The chefs who aren’t needed congregate on the opposite side of the kitchen, drinking whiskey from disposable Tupperware containers, chatting and snacking on gribenes, or fried chicken skin, that the team from Wise Sons carried in their backpacks on the plane ride from San Francisco for the helzel.

Upstairs in the dining room, diners float between tables, saying hello to friends and discussing the meal. As the poultry and meat courses approach, I yearn to be less full than I already am. Ken Gordon of Kenny & Zuke’s prepared a duck confit in Portland, which he shipped to New York and stuffed into cabbage rolls at Mile End’s commissary. The result, which is topped with duck cracklings and red pepper sauce, is like many of the evening’s dishes — simultaneously familiar and foreign.

Devra Ferst

The final savory course, by Kutsher’s Tribeca, is a superbly supple and flavorful lamb neck braised like brisket in a rice wine vinegar and served over a bed of kasha. The meat falls apart in my mouth, leaving a rich and slightly sweet finish, which is carried through to dessert. Bernamoff ends the meal with a deconstructed babka: pulled pieces of his stupendous challah on top of a lightly smoked streusel and topped with a citrus drizzle in a bowl whose sides are brushed with a thick chocolate mousse.

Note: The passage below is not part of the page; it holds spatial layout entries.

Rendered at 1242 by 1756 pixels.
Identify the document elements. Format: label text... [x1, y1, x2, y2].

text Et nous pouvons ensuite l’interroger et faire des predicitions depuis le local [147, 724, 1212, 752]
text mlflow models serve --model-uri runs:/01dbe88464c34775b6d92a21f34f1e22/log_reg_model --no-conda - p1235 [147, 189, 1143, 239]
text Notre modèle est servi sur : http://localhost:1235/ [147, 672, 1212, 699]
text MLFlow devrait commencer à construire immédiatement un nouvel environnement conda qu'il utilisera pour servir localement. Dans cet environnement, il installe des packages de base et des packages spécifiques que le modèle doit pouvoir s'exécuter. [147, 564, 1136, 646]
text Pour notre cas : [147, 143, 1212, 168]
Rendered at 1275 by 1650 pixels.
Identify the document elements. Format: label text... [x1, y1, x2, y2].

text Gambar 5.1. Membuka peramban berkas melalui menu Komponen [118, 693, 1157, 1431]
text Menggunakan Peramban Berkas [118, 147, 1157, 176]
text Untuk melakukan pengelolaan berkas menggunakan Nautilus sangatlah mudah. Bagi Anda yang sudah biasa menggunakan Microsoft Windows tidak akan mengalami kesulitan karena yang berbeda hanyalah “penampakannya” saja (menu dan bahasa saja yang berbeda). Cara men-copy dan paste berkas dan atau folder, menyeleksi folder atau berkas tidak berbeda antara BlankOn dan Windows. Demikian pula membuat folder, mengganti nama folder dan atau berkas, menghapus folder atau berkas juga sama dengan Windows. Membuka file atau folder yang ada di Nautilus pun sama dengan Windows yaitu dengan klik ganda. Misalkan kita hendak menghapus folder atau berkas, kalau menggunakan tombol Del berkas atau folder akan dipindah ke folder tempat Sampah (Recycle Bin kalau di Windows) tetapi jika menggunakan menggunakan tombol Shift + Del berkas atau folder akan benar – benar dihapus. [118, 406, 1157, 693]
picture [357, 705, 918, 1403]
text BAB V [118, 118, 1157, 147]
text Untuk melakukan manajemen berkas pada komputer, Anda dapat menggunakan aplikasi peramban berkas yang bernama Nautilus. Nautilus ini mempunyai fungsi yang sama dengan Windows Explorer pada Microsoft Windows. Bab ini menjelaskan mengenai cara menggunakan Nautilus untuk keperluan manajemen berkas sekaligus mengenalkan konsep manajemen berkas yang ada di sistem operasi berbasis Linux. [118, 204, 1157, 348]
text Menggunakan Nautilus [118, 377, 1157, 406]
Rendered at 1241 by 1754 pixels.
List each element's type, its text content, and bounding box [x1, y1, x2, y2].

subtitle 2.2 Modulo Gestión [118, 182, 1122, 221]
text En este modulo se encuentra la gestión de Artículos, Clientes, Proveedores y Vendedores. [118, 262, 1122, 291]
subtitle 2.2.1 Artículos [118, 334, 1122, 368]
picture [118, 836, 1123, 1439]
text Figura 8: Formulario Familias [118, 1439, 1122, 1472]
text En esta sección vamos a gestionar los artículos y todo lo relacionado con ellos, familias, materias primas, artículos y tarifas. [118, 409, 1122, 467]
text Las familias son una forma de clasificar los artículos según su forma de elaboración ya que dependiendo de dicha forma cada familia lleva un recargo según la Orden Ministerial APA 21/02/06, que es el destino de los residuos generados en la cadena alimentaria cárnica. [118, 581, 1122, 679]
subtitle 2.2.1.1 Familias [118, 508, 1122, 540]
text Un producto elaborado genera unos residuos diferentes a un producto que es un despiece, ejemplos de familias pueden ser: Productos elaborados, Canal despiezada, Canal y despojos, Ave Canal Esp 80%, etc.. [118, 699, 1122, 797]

While not every dish throughout the evening sang — the p’tcha lacked flavor, the beautiful salad of bitter lettuces needed texture, a matzo ball packed too much salt and an amuse bouche of parsnip flan felt out of place — the chefs provided a resounding answer to Bernamoff’s question.

The next day, as I nibbled on a small bag of assorted traditional cookies handed out at the end of the night, I worried that the meal was an inimitable experience. Still, the conversations it had already started to provoke among chefs and Jewish food enthusiasts left me hopeful that they would carry on rippling out, taking the cuisine beyond the realm of nostalgia.